Gloucester’s solar facility goes live

Peter J. Teagle - Posted on May 01, 2019 - 02:14 PM

Photo: The Gloucester solar facility on Route 14 across from Holly Hill Antiques and adjacent to Toddsbury Lane went live on Monday, April 22. The 20-megawatt facility was constructed by Strata Solar and later acquired by Dominion as part of an effort by Facebook, Inc., to mitigate the environmental impacts and energy demands of a data center in Henrico County. Photo by Peter J. Teagle

The Gloucester solar facility on Route 14 across from Holly Hill Antiques and adjacent to Toddsbury Lane went live on Monday, April 22. The 20-megawatt facility was constructed by Strata Solar and later acquired by Dominion as part of an effort by Facebook, Inc., to mitigate the environmental impacts and energy demands of a data center in Henrico County. Photo by Peter J. Teagle

 

After months of site work, the solar array on Route 14 in Gloucester began generating power from the sun, fittingly enough, on Earth Day. April 22 saw the 20-megawatt facility go live as part of an effort by Facebook, Inc., to mitigate the environmental footprint of a data center in Henrico County.

The amount of power generated by these panels is enough to power 5,000 homes at peak output and, when compared to traditional forms of electricity generation, is the equivalent of removing 29,567 metric tons of carbon dioxide per year or 6,277 passenger vehicles off the road for one year.

Strata Solar, a North Carolina-based company, leased the 203-acre tract of land near Toddsbury Lane from RFD Farms LLC, Virginia Field Wray, the Estate of Eleanor Field Martin and Carrie E. Belvin.

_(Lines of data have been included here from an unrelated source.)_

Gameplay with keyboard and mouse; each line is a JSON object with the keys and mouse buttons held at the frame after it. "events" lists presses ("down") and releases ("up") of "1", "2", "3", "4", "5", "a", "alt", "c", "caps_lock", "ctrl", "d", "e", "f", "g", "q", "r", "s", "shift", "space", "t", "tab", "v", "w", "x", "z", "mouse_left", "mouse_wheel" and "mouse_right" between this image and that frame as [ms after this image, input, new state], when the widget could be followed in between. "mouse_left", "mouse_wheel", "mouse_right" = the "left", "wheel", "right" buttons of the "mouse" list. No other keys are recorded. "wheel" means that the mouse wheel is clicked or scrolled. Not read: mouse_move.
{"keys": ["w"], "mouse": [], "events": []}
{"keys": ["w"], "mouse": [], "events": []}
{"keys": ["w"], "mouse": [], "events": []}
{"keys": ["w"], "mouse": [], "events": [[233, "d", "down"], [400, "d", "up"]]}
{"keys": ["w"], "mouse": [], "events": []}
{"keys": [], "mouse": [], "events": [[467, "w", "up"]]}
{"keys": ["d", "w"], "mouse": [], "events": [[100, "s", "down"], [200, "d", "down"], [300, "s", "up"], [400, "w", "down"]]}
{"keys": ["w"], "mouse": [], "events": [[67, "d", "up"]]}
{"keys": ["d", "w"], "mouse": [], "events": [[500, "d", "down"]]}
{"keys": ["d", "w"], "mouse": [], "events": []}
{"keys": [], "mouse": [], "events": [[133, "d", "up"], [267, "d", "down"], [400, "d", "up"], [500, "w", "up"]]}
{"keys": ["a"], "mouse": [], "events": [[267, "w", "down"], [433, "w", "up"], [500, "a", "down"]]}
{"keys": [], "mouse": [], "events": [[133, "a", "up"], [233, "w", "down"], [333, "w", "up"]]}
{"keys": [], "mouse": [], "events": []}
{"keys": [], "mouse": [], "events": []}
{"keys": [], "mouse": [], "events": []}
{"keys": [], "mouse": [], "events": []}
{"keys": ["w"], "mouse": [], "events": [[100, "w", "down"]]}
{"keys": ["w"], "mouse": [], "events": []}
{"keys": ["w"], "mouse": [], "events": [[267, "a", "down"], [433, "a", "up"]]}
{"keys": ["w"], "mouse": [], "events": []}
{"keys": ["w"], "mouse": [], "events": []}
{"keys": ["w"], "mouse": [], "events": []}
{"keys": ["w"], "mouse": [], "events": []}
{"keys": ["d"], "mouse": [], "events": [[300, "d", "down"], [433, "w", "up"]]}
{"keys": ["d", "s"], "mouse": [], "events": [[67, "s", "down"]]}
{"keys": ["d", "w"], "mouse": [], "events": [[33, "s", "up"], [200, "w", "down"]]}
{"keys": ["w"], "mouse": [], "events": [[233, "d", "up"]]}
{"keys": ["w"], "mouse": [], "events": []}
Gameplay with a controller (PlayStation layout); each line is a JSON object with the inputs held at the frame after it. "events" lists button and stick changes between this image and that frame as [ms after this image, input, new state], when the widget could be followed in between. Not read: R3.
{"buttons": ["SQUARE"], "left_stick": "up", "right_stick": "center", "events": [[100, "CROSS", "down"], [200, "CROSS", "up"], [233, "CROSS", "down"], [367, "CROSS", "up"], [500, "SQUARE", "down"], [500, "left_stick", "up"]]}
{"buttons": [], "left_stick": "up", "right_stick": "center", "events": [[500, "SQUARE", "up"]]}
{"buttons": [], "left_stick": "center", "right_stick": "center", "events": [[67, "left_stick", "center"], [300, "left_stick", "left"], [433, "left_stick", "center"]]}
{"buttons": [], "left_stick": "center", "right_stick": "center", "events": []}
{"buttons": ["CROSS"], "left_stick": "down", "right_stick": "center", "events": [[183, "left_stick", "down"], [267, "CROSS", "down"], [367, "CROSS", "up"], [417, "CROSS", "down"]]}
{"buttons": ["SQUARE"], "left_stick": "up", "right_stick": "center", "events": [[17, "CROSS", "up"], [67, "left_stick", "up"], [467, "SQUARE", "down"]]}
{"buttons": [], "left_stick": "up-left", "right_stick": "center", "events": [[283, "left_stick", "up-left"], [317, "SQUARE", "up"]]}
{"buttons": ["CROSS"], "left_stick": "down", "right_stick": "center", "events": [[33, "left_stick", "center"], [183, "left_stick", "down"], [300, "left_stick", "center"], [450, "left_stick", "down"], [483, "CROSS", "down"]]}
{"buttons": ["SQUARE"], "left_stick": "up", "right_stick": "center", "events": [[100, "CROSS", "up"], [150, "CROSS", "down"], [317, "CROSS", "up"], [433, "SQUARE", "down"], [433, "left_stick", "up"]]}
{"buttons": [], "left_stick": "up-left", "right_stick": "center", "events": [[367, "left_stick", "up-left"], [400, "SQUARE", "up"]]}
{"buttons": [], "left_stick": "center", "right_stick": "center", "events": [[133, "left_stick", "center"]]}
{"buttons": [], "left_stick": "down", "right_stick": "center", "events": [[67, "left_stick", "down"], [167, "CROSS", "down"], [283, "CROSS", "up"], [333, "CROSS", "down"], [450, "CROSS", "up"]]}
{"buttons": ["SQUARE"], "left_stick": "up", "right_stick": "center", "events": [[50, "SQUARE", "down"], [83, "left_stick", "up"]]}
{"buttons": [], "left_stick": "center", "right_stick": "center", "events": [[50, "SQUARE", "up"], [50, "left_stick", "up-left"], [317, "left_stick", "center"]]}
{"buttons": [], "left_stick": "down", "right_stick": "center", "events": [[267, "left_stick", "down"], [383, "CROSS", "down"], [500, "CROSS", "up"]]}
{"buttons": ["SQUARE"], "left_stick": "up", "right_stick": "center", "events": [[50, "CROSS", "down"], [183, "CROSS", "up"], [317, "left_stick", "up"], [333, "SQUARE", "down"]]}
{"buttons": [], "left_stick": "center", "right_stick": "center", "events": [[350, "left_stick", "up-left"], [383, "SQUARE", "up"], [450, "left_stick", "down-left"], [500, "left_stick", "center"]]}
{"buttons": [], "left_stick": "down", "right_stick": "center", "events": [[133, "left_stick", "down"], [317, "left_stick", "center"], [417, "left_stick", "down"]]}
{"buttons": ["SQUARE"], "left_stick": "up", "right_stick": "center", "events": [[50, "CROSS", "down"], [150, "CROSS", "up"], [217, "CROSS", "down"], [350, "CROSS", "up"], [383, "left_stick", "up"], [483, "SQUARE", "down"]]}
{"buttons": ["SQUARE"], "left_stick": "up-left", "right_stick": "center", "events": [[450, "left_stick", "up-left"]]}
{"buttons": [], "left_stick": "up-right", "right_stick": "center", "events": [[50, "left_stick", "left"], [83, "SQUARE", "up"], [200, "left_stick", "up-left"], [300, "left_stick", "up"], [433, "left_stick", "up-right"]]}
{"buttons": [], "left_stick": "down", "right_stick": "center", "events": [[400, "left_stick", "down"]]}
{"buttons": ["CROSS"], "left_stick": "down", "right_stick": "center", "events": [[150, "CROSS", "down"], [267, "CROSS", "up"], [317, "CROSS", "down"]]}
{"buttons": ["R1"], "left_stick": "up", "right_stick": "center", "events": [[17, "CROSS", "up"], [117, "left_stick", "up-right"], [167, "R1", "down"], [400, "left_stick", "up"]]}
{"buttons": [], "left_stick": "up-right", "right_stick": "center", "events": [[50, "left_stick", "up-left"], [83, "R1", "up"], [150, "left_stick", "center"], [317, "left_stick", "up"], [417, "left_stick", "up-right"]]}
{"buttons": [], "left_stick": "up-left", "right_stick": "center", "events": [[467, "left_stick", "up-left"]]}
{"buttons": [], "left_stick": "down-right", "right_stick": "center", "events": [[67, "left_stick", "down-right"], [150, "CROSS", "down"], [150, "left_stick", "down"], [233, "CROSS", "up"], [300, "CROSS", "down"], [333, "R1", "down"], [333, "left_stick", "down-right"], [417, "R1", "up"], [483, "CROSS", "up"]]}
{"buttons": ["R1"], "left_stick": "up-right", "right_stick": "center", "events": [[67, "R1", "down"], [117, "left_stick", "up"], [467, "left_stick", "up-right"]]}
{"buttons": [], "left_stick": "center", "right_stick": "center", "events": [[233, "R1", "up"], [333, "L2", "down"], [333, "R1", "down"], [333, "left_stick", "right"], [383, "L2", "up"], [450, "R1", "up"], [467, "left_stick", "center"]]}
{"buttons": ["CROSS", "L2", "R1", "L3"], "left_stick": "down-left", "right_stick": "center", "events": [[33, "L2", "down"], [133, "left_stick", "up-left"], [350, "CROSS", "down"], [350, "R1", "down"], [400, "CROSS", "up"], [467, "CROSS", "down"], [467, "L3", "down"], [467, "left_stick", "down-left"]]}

Dominion Energy acquired the facility from Strata Solar upon completion and now operates it.

“The energy generated will go directly to the power grid for all customers to use,” said Daisy Prigden of Dominion Media Relations, “but Facebook will purchase the renewable energy certificates (RECs) or environmental attributes that will count toward their goal of supporting their global operations with 100 percent renewable energy by the end of 2020.”

The project had between 100 and 120 workers on site during construction and, in total, 115,000 man-hours were spent on the construction.